Maslow (1970, p.383) says that all individuals have the need to see themselves as competent and autonomous, also that every person has limitless room for growth.
Self-actualization refers to the desire that everybody has ‘to become everything that they are capable of becoming’. In other words, it refers to self-fulfillment and the need to reach full potential as a unique human being. For Maslow, the path to self-actualization involves being in touch with your feelings, experiencing life fully and with total concentration.
Source: Maslow, A. H. (1970), Motivation and Personality, (2nd Edition), Harper & Row, New York.
Here is a list of skills that when practiced can increase the success of personal development:
Self-awareness: Self-awareness is the ability to check in with yourself, either on a mental or physical level. It is being able to know and understand where you stand in relation to the external world. It’s like saying to yourself “How are you doing?” to yourself; a person who is self-aware is someone who can see past their own emotional barriers and know what’s really going on. To be self-aware you have to be willing to admit the ugly stuff to yourself. Lying to yourself and others about “how you’re doing” is not going to help you; it’s going to hold you back from being able to see the truth. Mastering self-awareness takes time and practice but eventually can become a part of your every-day functions on an almost subconscious level.
Emotional Intelligence: This is your ability to recognize and control your own emotions and, at times, those of others. Emotional intelligence is learned from your experiences and it can truly take a lifetime to become emotionally intelligent if you aren’t making a conscious effort to become so. Being emotionally intelligent requires you to tailor your emotions, thoughts and reactions to each situation you are in; for example, an emotionally intelligent individual would be able to manage stress in a productive rather than destructive way.

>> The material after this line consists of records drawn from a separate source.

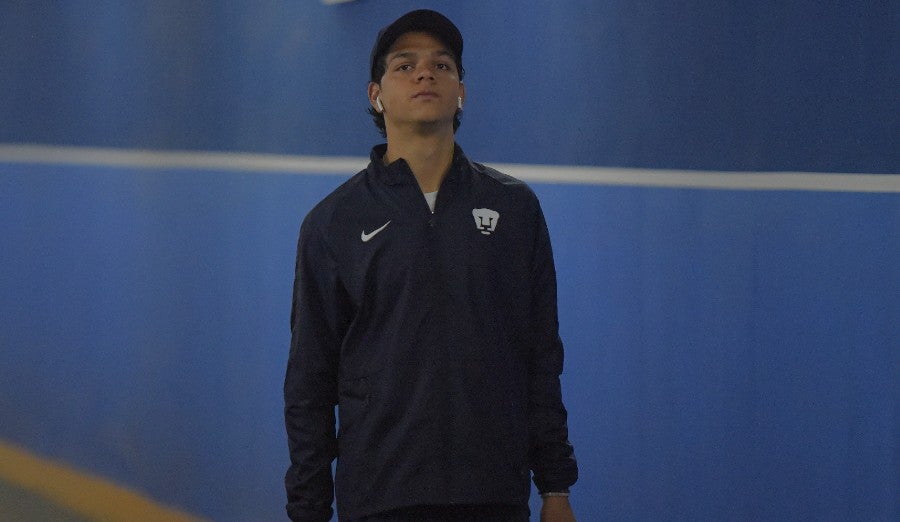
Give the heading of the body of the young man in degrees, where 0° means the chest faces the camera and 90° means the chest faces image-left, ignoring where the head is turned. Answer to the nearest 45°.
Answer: approximately 0°
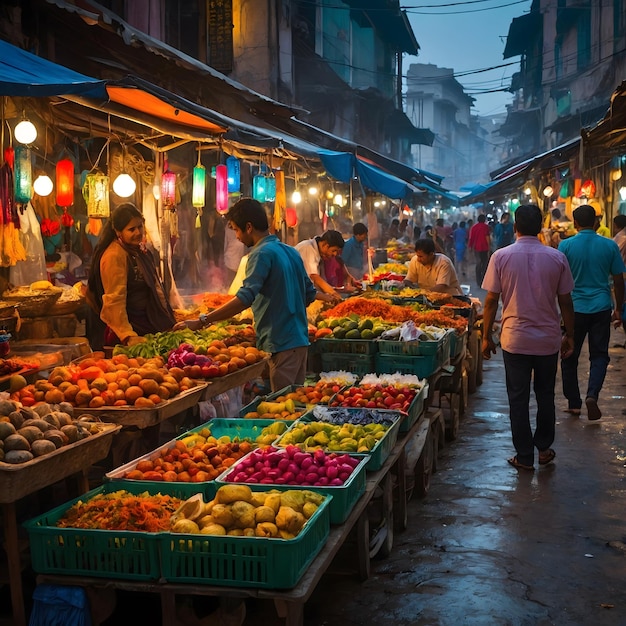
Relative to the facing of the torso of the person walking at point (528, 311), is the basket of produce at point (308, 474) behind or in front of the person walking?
behind

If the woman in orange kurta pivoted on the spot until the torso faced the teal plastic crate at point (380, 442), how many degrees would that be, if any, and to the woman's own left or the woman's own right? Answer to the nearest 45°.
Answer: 0° — they already face it

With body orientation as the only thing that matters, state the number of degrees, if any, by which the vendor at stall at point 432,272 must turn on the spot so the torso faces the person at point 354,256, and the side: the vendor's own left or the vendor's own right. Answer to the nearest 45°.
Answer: approximately 135° to the vendor's own right

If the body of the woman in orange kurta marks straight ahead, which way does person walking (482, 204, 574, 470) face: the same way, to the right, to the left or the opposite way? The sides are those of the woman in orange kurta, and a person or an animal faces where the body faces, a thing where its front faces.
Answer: to the left

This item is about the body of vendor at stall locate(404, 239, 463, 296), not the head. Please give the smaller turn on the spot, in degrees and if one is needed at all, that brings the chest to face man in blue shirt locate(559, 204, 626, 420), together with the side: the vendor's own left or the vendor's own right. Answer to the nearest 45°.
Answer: approximately 90° to the vendor's own left

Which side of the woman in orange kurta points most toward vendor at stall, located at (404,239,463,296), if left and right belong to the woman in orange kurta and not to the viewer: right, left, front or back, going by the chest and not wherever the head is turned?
left

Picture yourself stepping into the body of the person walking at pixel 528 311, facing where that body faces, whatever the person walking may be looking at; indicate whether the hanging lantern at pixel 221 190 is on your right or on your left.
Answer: on your left
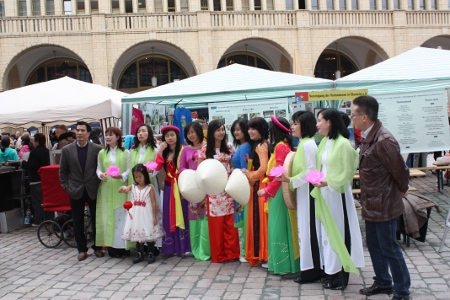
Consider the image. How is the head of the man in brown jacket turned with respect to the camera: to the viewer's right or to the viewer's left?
to the viewer's left

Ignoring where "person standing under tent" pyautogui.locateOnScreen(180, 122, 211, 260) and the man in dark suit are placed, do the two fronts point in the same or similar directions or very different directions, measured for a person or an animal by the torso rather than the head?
same or similar directions

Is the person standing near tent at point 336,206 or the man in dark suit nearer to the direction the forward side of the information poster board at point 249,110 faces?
the person standing near tent

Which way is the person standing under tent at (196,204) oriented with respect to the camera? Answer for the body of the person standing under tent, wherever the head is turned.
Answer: toward the camera

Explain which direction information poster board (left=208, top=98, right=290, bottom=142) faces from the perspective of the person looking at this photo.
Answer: facing the viewer

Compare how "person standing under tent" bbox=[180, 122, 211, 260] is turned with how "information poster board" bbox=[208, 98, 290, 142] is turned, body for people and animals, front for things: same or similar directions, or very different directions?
same or similar directions

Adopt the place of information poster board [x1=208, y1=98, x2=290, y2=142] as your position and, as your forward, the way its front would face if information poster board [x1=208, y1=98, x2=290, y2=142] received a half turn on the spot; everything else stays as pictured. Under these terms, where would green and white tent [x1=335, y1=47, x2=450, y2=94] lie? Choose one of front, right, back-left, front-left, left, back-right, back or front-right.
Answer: right

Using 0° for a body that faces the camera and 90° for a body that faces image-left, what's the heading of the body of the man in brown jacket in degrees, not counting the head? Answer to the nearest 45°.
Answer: approximately 90°

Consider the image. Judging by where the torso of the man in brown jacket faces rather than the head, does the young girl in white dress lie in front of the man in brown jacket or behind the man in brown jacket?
in front

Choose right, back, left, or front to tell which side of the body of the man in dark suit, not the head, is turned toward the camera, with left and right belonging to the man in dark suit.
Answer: front

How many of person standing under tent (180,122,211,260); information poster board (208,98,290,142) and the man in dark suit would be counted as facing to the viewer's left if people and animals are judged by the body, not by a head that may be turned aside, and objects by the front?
0

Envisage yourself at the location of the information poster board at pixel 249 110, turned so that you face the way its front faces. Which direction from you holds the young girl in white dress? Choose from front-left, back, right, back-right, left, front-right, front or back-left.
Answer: front-right

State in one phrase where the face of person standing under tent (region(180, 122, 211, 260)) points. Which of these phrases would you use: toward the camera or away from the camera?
toward the camera

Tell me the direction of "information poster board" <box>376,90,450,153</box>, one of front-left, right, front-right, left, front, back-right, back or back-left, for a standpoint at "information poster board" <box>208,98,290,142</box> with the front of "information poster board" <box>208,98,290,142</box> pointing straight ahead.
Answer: left
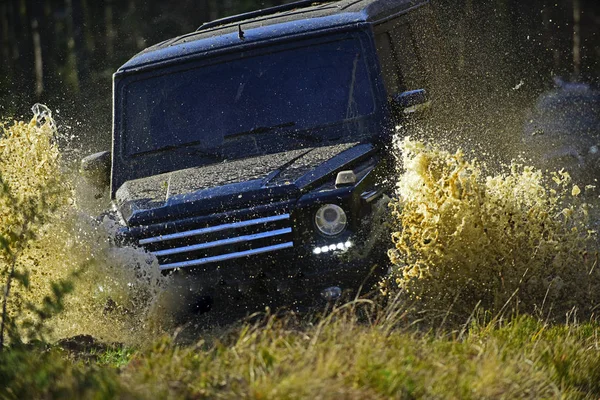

Problem Solving: This is one’s ability to solve every day conundrums. Problem solving can be as simple as figuring out the best route to take to work if you are short on time to something more complex like figuring out how you can better manage your expenses. Problem solving skills are acquired through various ways of thinking: one is from past experiences and their outcomes; this allows you to know what works and what doesn’t. Another is knowing that you can apply similar solutions to different problems and seeing how. If what you already know won’t work then it’s time to get resourceful and creative
Conflict Resolution: To be able to grow you should be able to take responsibility for your wrong doings. In any conflict, it’s important to consider that, even if not all of it, some of the fault may fall on your shoulders. In admitting this to yourself or the other person, you are already cutting the problem in half. To develop conflict resolution skills you should also be able to empathize with the other side; when you’re able to understand where the other is coming from it becomes easier to find the right approach for resolving the issue.
Communication Skills: Communication and interpersonal skills help us grasp how to interact with the exterior world. While things can be messy in our own head, if we want someone to understand us we have to be able to communicate it in a way they would understand as well. Every society deals with communication in different ways so what may work in one country may not in another, take sense of humor, for example.
Goal Creation: Having goals allows us to stay motivated and gives us a reason to push ourselves forward, even in the face of adversity. Challenging ourselves or having an objective in mind is like exercise for the mind; instead of building muscle you’re building skills like: problem solving, stress and time management and organizational skills.
By developing the skills mentioned you are engaging in personal development. The further you are willing to develop them the further your growth will reach.